Self Assesment Essay

During my time at City College, the majority of my literature classes have had a creative focus. That’s where my passion was in high school and I have continued to develop that throughout my education. I have a good understanding of how to develop a narrative and characters, while non-fictional writing is usually something I avoid and categorize as “boring”. Despite my occasional lack of passion for it, I appreciate when I can write about something I am interested in without fiction attached. In some classes, I get to write about my favorite artists and analyze their work. In this class, I was able to choose a topic that’s important to me and write about that. During the process, I had a reminder of just how similar fictional and non-fictional writing can be. The majority of the techniques and objectives stay consistent but are just utilized in different ways. 

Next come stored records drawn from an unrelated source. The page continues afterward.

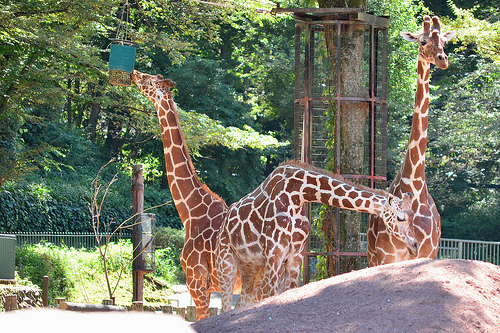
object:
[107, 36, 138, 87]
feeder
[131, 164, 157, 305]
post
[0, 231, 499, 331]
fence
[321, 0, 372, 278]
trunk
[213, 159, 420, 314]
giraffe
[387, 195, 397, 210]
ear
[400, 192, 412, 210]
horn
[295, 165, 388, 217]
neck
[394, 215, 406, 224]
eye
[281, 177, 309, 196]
spots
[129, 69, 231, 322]
giraffe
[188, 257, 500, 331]
rock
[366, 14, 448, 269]
giraffe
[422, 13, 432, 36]
horns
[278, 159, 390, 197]
mane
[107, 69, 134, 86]
food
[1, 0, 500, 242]
trees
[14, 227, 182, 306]
bushes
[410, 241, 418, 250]
nose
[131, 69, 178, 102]
head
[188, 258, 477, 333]
shadow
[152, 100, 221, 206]
neck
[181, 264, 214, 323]
legs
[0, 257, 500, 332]
ground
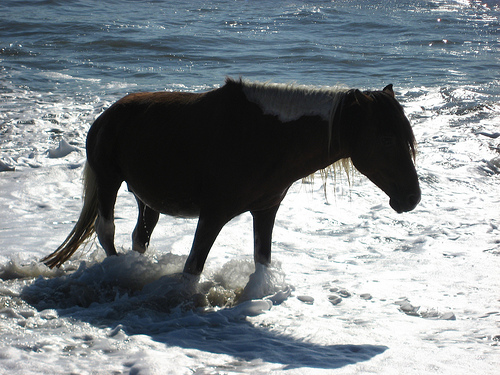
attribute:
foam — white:
[37, 67, 70, 76]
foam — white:
[11, 99, 24, 106]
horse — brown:
[44, 55, 436, 340]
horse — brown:
[106, 100, 295, 220]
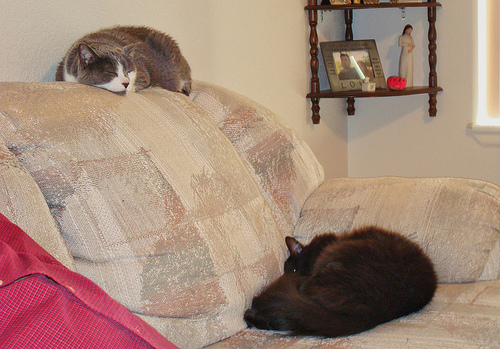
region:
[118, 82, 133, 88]
Cat has black nose.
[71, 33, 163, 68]
Cat has gray ears.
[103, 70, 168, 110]
Cat has white cheeks.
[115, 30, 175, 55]
Cat has gray fur on back.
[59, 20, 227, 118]
Cat is laying on back top of couch.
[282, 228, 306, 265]
Cat has black ear.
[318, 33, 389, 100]
Picture frame on shelf.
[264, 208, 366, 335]
Cat is laying on couch.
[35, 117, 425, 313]
Couch is light colored.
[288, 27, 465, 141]
Wood shelf in corner of room.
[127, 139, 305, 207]
tand and gray pattern on sofa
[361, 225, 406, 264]
fur on brown cat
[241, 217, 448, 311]
brown cat curled up on sofa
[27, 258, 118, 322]
pink material on sofa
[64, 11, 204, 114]
gray cat on top of sofa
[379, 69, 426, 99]
pink ashtray on shelf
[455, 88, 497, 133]
edge of the window sill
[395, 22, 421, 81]
white statue on the shelf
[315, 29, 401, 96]
gray frame with picture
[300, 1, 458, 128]
brown shelf on the wall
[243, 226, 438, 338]
a curled up black cat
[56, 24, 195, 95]
a sleeping brown and white cat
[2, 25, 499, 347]
two cats sleeping on a couch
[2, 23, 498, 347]
a couch with two cats on it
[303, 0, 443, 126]
a wooden wall shelf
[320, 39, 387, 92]
a framed photo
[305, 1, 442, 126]
a corner wall shelf with framed photo on it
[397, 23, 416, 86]
a figurine in a white dress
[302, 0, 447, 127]
a wall shelf with a figurine on it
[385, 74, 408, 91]
a red object on the corner wall shelf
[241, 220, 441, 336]
a black cat on the couch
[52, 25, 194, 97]
a cat laying on top of the couch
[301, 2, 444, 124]
a brown shelf in the corner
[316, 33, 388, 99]
a picture frame on the shelf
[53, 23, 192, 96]
the cat is gray and white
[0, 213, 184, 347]
a red shirt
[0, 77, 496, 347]
the couch is a light brown color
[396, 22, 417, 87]
a figurine on the shelf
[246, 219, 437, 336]
the cat is curled up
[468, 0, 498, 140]
a window beside the shelf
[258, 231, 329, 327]
black cat on sofa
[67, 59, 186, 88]
gray and white cat on sofa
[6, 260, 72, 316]
red blanket on sofa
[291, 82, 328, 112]
brown shelf on wall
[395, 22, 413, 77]
cute statue on shelf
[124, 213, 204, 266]
tan and cream sofa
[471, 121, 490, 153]
white window sill on wall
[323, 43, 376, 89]
picture in frame on shelf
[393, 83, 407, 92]
red knick knack on shelf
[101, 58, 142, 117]
cat has closed eyes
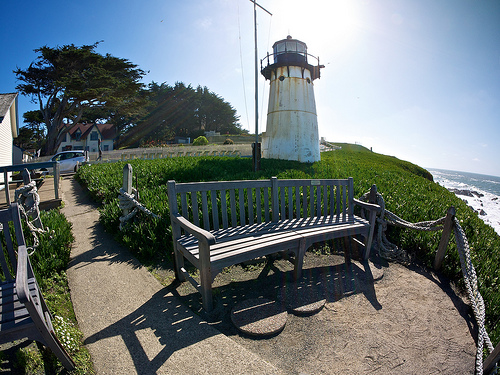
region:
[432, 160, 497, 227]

All writing, fictional or non-fictional, casual or professional, for friends or teachers, goes through some form of editing. No quality writing is written in one session, and then immediately presented to the public. My skills with editing and drafting in my own creative writing definitely helped to support me in this class while exploiting the different learning objectives such as “Enhance strategies for reading, drafting, revising, editing, and self-assessment”. Each of our assignments began with a draft along with a peer review. The draft was the foundation of my ideas and I got feedback from my classmates that helped improve them. It is similar to workshops I was doing in my creative writing classes where we would bring in drafted work and read it aloud to receive feedback before formally turning it in. Without that step of the process, there will always be the possibility that my work is missing something it needs. I’ve learned how important revision is in writing essays with each assignment I have done in Writing for the Sciences. This is because during each peer review, something that I didn’t notice was brought to my attention and it made my work better each time. I also had the opportunity to bring improvements to other people’s work as I revised theirs. 

Something else I have become more aware of is the presence of genre and audience in non-fictional writing. When writing creatively, it is often stressed that you need to know who you are writing for and why. It completely shapes the work you create. The majority of our assignments this semester were “public facing” which means I had to opportunity to work on the writing objective of “negotiating your own writing goals and audience expectations regarding conventions of genre, medium, and rhetorical situation” This is because I had to develop an understanding that even in essays, my writing style will often be one of the most important things. This became obvious to me when writing my Rhetorical Analysis, both in my search for a piece of media and in my essay itself. The theme of that assignment was advertisements, pieces of media fully based on public perception. Every second of every advertisement must take its audience and purpose into account because if not, the risk of being misunderstood, or worse, ignored is present. Advertisement designers are thinking about who’s going to see this, why are they going to continue watching and how are they going to react to this. For a rhetorical analysis, I had to find something I had a strong reaction to, and then go into an in-depth explanation of why I had that reaction which required me to understand audience, genre, and medium.

With each assignment, I have learned to appreciate non-fictional writing more, along with appreciate my foundation of creative writing knowledge. There are similarities that I didn’t know were present and now I am beginning to think of writing as a whole, rather than separating it into fiction vs nonfiction. Even if I enjoy one more than the other, each of them deserves and requires the same level of attention and care to their respective aspects.